After nearly 6 years of development Apache has launched Hadoop v1.0 this January which has really set the tone for 2012 to be the year of Big Data with wide adoption globally. The next challenge for Apache and its Hadoop contributors was to scale the existing MapReduce framework to support alternate programming paradigms.
YARN, the NextGen MapReduce primarily architected to divide the two major functionalities of the JobTracker, resource management and job scheduling/monitoring, into separate daemons. The idea is to have a global ResourceManager (RM) and per-application ApplicationMaster (AM).The per-application ApplicationMaster is, in effect, a framework specific library and is tasked with negotiating resources from the ResourceManager which holds the ultimate authroity to allocate resources.
While the previous version of HDFS allowed single namespace for entier cluster, version 2 (now in alpha) addresses limitation by adding support with multiple Namespaces to HDFS file system. The other features within the alpha release, but work in progress as quoted by Arun Murthy, Release Manager at Hadoop were to enable hot failover for HDFS Namespace and make Hadoop more scalable and performant.
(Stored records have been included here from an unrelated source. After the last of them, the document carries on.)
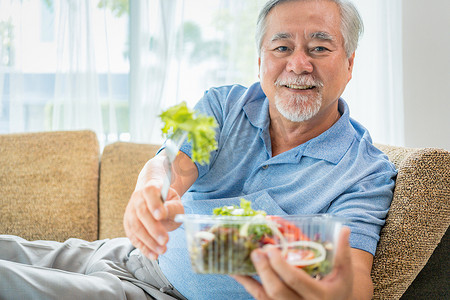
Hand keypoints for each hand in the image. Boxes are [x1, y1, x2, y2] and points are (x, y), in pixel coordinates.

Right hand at [124, 179, 183, 259]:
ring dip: (148, 241)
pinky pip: (133, 237)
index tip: (161, 215)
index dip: (154, 204)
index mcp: (150, 187)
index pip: (150, 192)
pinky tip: (153, 255)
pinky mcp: (128, 224)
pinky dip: (143, 248)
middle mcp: (138, 198)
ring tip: (162, 250)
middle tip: (165, 240)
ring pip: (135, 226)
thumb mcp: (175, 202)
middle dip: (153, 229)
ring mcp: (130, 211)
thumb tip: (164, 214)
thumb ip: (172, 208)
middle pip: (142, 213)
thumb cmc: (167, 202)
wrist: (154, 199)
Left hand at [232, 227, 353, 299]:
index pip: (295, 280)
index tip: (270, 249)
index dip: (280, 266)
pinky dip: (247, 285)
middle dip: (264, 270)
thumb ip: (342, 251)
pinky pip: (260, 299)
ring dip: (251, 278)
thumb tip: (344, 228)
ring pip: (265, 297)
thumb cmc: (339, 286)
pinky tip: (236, 272)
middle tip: (256, 251)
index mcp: (319, 295)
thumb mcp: (344, 271)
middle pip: (277, 290)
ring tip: (242, 259)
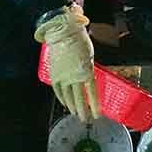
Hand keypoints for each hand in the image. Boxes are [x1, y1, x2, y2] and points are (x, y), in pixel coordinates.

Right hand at [35, 5, 100, 121]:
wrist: (63, 32)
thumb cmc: (80, 41)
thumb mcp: (90, 56)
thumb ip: (89, 69)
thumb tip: (89, 80)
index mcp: (87, 71)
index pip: (92, 93)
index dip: (95, 106)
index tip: (97, 115)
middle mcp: (74, 77)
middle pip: (79, 99)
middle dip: (83, 111)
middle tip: (86, 119)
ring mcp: (63, 77)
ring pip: (68, 97)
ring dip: (72, 107)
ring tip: (75, 113)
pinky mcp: (54, 75)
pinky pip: (58, 91)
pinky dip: (62, 98)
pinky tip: (65, 104)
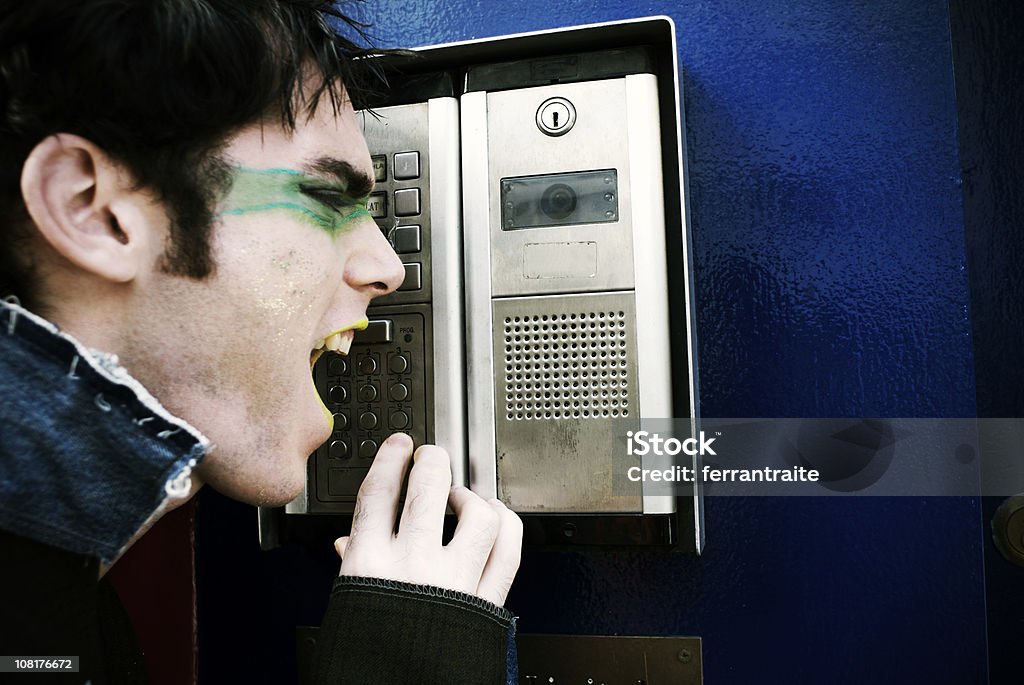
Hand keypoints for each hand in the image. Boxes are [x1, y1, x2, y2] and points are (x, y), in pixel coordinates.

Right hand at [333, 432, 521, 606]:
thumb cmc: (371, 658)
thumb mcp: (349, 606)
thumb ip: (356, 565)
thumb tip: (350, 541)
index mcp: (368, 565)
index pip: (379, 493)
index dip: (391, 460)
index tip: (399, 447)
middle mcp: (412, 564)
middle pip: (426, 488)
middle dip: (431, 462)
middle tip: (432, 456)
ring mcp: (453, 580)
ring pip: (474, 513)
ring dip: (471, 495)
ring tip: (464, 493)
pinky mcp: (485, 600)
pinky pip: (508, 549)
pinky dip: (507, 526)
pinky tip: (499, 518)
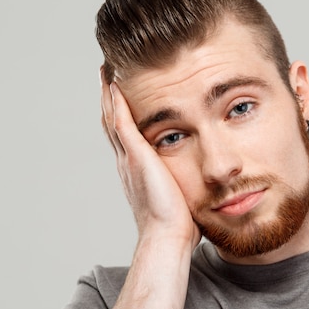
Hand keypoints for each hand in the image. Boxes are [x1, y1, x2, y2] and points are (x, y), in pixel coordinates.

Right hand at [100, 69, 200, 247]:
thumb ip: (184, 183)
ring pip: (113, 118)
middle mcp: (128, 162)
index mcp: (137, 171)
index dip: (122, 115)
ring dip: (108, 95)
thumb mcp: (180, 195)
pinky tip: (113, 84)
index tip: (120, 96)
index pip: (127, 136)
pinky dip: (116, 103)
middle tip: (106, 75)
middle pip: (113, 123)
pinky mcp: (136, 156)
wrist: (168, 236)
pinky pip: (121, 123)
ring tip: (106, 72)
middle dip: (109, 99)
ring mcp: (129, 158)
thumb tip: (202, 183)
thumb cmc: (178, 224)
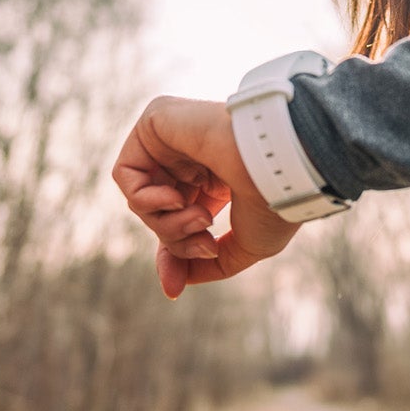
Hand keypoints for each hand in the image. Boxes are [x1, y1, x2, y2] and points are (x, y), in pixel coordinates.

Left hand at [112, 94, 299, 298]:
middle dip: (175, 240)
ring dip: (165, 223)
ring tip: (200, 219)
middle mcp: (196, 159)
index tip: (173, 289)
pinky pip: (126, 173)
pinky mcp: (158, 121)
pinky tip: (175, 198)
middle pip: (160, 214)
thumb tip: (174, 285)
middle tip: (206, 244)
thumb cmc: (276, 201)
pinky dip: (144, 198)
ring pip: (142, 198)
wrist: (282, 165)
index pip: (179, 220)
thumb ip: (208, 265)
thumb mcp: (245, 247)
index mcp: (220, 180)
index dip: (174, 254)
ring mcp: (177, 139)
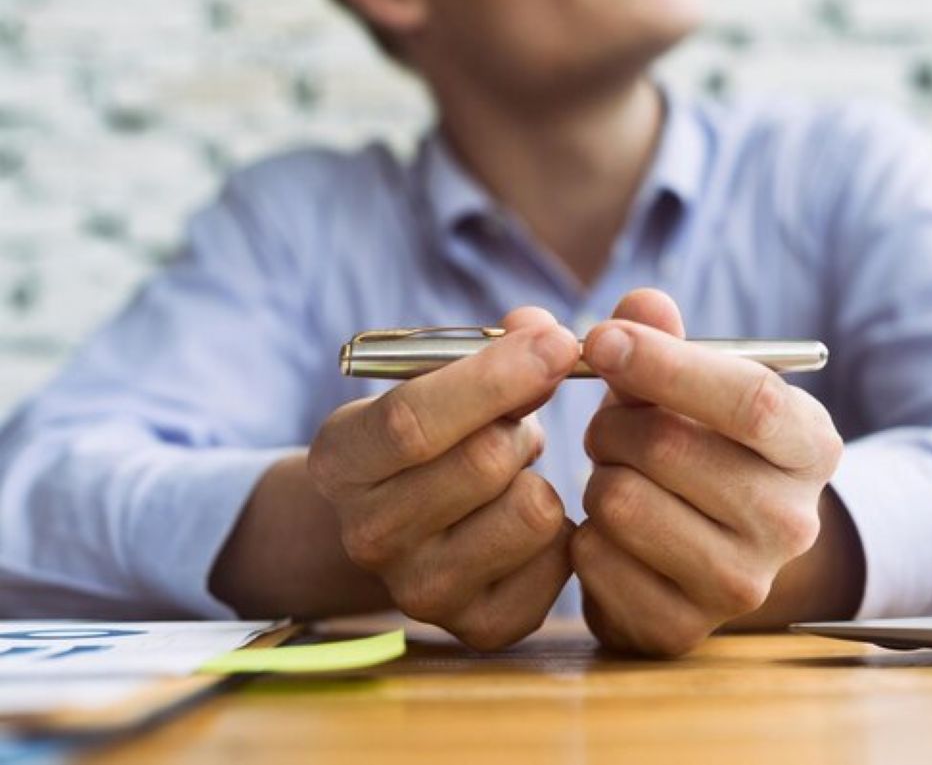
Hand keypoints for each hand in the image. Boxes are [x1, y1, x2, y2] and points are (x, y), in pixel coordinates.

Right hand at [307, 308, 578, 650]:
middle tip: (515, 421)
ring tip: (514, 475)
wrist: (404, 527)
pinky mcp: (481, 627)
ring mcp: (423, 591)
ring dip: (540, 475)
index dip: (494, 376)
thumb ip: (491, 348)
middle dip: (521, 422)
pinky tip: (526, 519)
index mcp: (342, 461)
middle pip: (484, 462)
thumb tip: (544, 331)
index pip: (412, 420)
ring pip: (533, 510)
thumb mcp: (434, 382)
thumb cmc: (431, 436)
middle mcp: (369, 536)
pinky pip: (561, 559)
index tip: (557, 341)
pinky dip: (562, 529)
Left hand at [571, 290, 844, 655]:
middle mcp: (794, 523)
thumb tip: (642, 305)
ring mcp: (744, 585)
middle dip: (612, 427)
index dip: (665, 363)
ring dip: (598, 481)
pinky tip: (610, 533)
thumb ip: (664, 341)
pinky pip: (595, 559)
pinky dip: (584, 536)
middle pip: (668, 449)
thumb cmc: (699, 450)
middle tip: (609, 430)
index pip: (751, 400)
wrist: (712, 556)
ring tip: (619, 481)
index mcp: (811, 447)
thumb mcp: (691, 391)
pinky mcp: (683, 629)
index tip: (600, 338)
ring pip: (621, 503)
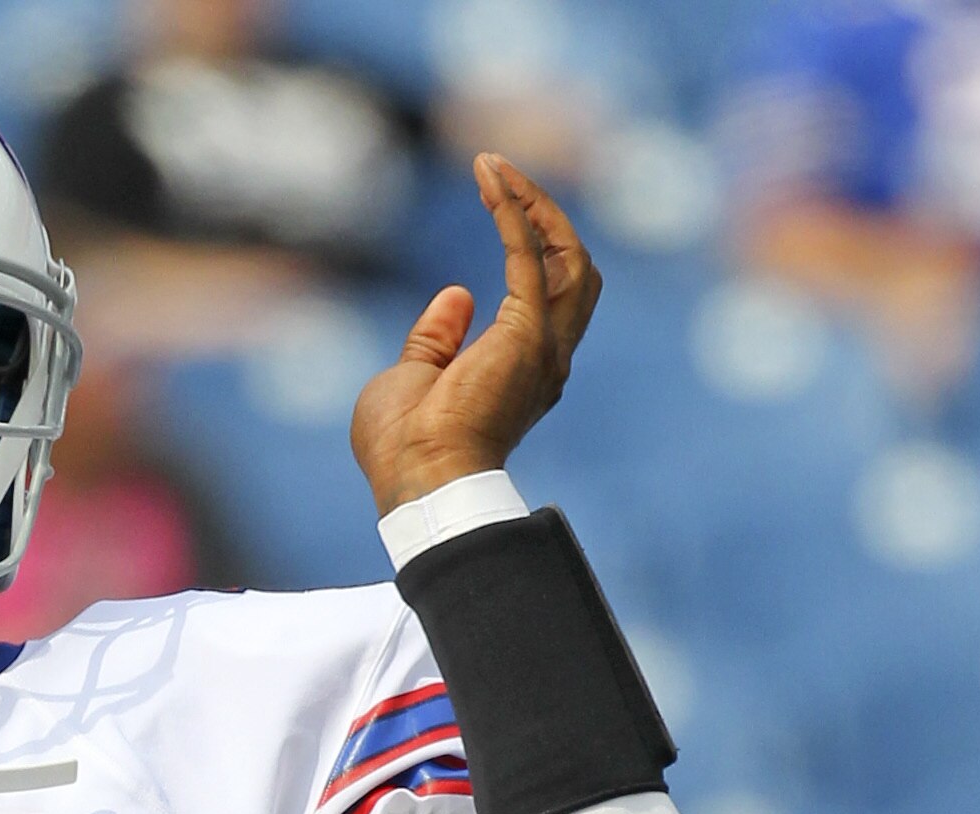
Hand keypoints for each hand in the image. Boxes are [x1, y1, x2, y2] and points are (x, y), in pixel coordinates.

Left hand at [351, 154, 600, 514]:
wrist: (415, 479)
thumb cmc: (403, 446)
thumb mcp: (412, 378)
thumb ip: (436, 338)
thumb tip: (456, 293)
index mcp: (524, 372)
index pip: (546, 295)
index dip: (527, 245)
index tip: (492, 202)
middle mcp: (547, 358)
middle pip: (575, 269)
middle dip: (545, 219)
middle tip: (502, 180)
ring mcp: (543, 347)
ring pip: (567, 256)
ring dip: (533, 206)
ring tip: (494, 168)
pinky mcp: (526, 333)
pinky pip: (530, 257)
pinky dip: (514, 214)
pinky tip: (492, 179)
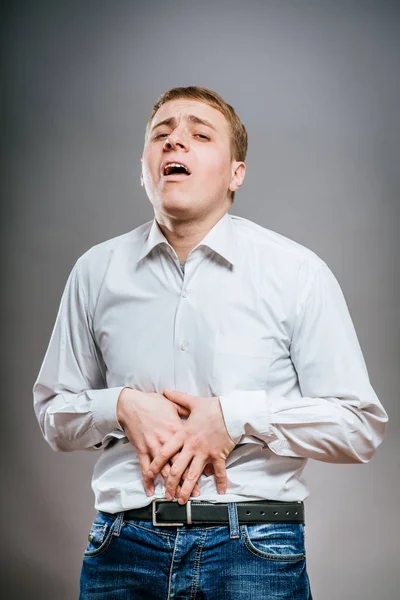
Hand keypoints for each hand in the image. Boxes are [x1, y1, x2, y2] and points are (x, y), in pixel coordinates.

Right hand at [116, 387, 191, 495]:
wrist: (131, 403)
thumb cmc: (153, 403)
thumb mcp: (172, 405)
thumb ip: (186, 412)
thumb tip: (198, 415)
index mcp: (176, 430)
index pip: (189, 451)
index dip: (197, 464)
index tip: (205, 475)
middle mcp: (166, 441)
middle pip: (178, 464)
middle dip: (186, 481)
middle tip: (193, 494)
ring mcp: (153, 446)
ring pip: (163, 469)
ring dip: (169, 484)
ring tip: (175, 497)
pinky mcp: (141, 449)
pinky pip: (145, 467)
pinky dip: (147, 480)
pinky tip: (151, 491)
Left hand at [147, 389, 234, 503]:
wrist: (233, 411)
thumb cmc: (213, 407)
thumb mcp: (193, 402)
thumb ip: (177, 398)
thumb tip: (165, 390)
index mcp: (184, 434)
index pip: (165, 451)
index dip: (156, 464)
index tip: (149, 474)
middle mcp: (192, 446)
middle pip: (177, 468)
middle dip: (170, 484)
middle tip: (166, 495)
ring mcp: (205, 453)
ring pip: (193, 475)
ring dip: (187, 489)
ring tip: (182, 500)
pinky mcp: (218, 456)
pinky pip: (219, 472)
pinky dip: (220, 483)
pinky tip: (219, 492)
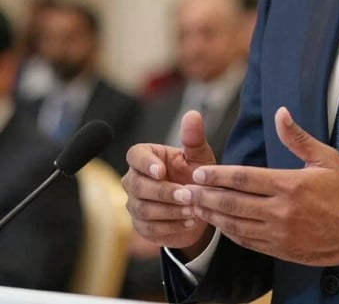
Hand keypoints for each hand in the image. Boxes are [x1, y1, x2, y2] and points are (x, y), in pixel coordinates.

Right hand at [122, 110, 216, 256]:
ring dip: (170, 211)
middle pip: (138, 186)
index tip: (162, 171)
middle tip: (188, 195)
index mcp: (147, 157)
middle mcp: (134, 179)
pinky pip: (150, 228)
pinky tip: (188, 222)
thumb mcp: (200, 155)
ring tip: (192, 210)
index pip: (135, 155)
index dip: (146, 163)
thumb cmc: (197, 174)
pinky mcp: (140, 225)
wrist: (200, 205)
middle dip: (165, 192)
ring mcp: (135, 203)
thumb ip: (194, 137)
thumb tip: (193, 114)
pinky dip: (171, 226)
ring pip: (144, 209)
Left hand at [180, 106, 338, 266]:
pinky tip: (219, 224)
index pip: (244, 178)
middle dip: (206, 195)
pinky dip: (229, 232)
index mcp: (290, 184)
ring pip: (236, 224)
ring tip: (194, 206)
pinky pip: (247, 241)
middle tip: (185, 189)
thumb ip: (297, 137)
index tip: (199, 171)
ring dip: (212, 215)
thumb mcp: (325, 158)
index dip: (218, 175)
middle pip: (233, 203)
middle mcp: (281, 210)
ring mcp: (279, 233)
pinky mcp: (280, 250)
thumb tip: (280, 113)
Such a division of work with in MapReduce and addition of HDFS Federations will enable Namespace Scalability, Better Performance with addtion of multiple namespaces to cluster scales the file system read/write operations throughput, and also provide isoloation with allocation of different namespaces to differnt applications and or users.
For all those avid Hadoop explorers, the alpha release is available on Hadoop common release downlaod page.